--- Start Source extract ---
So what is it that Dead Silence gets so wrong? I mean, nothing, if its abundant blurbs and awards are to be believed. Chloe Gong, author of These Violent Delights, called it “Truly un-put-downable in the purest sense.” Lisa Shearin, author of the Raine Benares novels, says, “I’ve always considered Alien the high mark of sci-fi horror. No longer. Dead Silence leaves it in the dust.” Additionally, the New York Public Library named it one of the best books of 2022, Gizmodo called it one of the year’s best SFF books, and it was a finalist in the GoodReads Choice Awards. So clearly a lot of people really liked this book!
And I find myself completely puzzled by all the praise, because this book just seems broken on a structural level to me. The experience of reading it was one of near-constant disappointment and frustration, even though I started it really wanting to like it. I mean, it was Alien–meets–The Shining! How could it possibly go wrong? The answer, of course, is “by utterly failing to understand what makes Alien or The Shining work”—but I’m getting a little ahead of myself.
To set the stage for my disappointment, I need only describe Barnes’s setting for her novel, because the setting is the one thing the book gets (almost) right: Imagine a future with luxury space cruises. Imagine the most luxurious space cruise ship of all time, the Aurora. Now imagine the Aurora disappears on its maiden voyage, never to be seen again. Imagine that, twenty years later, a scrappy space salvage crew comes across it, and finds it literally frozen in both space and time, its interior a silent, airless ballet of icy corpses floating in zero g’s. And also there’s some ghosts or something (but they take a while to show up).
That’s where our story begins (sort of—more about that in a sec), and it’s the backdrop for the book’s one truly unforgettable sequence, in which our hero Claire has to spacewalk her way through through an atrium full of frozen passengers in order to retrieve a distinctive sculpture and thus secure salvage rights (it’s a thing). It’s a scene that’s beautiful, tense, and disturbing all at once, and it had me more than ready to tear through the rest of this book—I knew that at any moment the airlocks would slam shut and the crew would be trapped in zero gravity with space ghosts (but probably not Space Ghost). I wasn’t expecting anything Pulitzer-worthy, but the possibilities for haunting, terrifying moments seemed endless.
--- End Source extract ---
## Task instructions
(A) Print the passage of the Dead Silence review starting with "To set the stage" and going on through "to show up).".
(B) Answer these questions from the Dead Silence review:
(i) Which publication called the book one of the year's best SFF books?
(ii) What is the name of the luxury space cruise ship?
(iii) How many years after the ship disappears does the salvage crew come across it?
--- Start Stored data ---
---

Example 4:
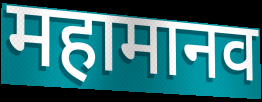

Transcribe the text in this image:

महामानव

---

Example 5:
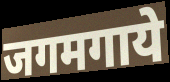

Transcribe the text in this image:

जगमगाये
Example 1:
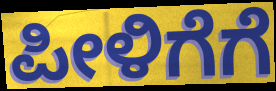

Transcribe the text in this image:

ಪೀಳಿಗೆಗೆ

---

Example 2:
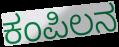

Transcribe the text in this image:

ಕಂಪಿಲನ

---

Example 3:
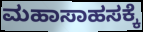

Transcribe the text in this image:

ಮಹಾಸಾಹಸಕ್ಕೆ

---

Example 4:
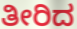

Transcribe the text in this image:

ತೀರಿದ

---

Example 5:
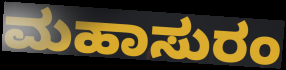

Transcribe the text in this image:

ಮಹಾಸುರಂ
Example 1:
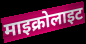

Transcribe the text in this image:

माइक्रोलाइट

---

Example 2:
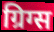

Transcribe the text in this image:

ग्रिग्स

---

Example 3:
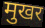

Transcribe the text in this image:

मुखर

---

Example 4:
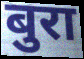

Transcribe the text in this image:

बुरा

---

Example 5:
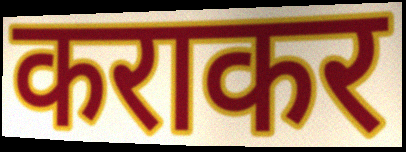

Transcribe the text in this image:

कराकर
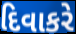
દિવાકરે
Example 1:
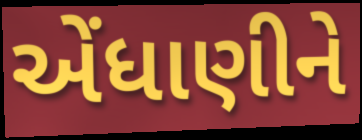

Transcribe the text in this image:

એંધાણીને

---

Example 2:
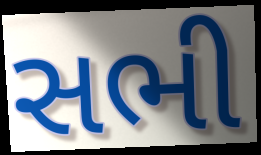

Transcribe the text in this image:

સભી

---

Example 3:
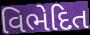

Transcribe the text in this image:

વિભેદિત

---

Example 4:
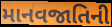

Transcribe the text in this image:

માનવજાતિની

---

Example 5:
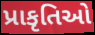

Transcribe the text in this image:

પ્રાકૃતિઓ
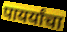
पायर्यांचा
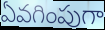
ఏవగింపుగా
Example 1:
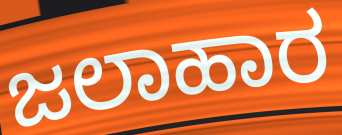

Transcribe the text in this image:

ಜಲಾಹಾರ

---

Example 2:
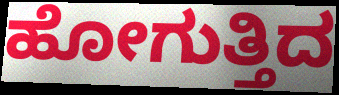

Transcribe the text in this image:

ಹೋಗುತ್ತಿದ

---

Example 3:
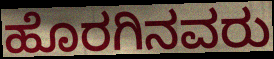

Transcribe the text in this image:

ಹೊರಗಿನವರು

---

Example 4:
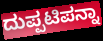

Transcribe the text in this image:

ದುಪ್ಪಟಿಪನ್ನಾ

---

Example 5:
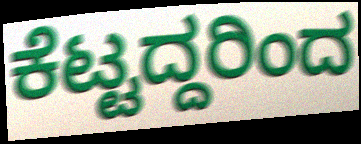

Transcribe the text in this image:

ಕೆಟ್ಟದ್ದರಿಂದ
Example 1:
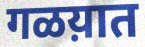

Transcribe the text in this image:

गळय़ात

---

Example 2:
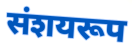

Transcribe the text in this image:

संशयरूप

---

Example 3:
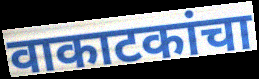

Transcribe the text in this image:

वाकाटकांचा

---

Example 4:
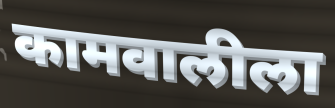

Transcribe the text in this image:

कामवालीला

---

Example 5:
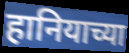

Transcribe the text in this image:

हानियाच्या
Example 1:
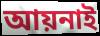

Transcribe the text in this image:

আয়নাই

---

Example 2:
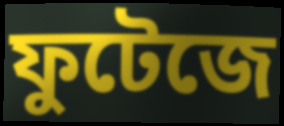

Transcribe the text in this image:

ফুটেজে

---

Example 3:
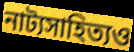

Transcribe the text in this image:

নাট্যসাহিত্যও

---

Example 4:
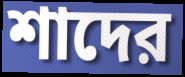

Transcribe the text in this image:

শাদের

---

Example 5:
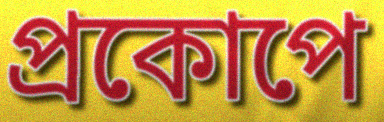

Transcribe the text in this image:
--- End Stored data ---
## Expected results
(A)
To set the stage for my disappointment, I need only describe Barnes’s setting for her novel, because the setting is the one thing the book gets (almost) right: Imagine a future with luxury space cruises. Imagine the most luxurious space cruise ship of all time, the Aurora. Now imagine the Aurora disappears on its maiden voyage, never to be seen again. Imagine that, twenty years later, a scrappy space salvage crew comes across it, and finds it literally frozen in both space and time, its interior a silent, airless ballet of icy corpses floating in zero g’s. And also there’s some ghosts or something (but they take a while to show up).

(B)
(i) Gizmodo
(ii) The Aurora
(iii) Twenty years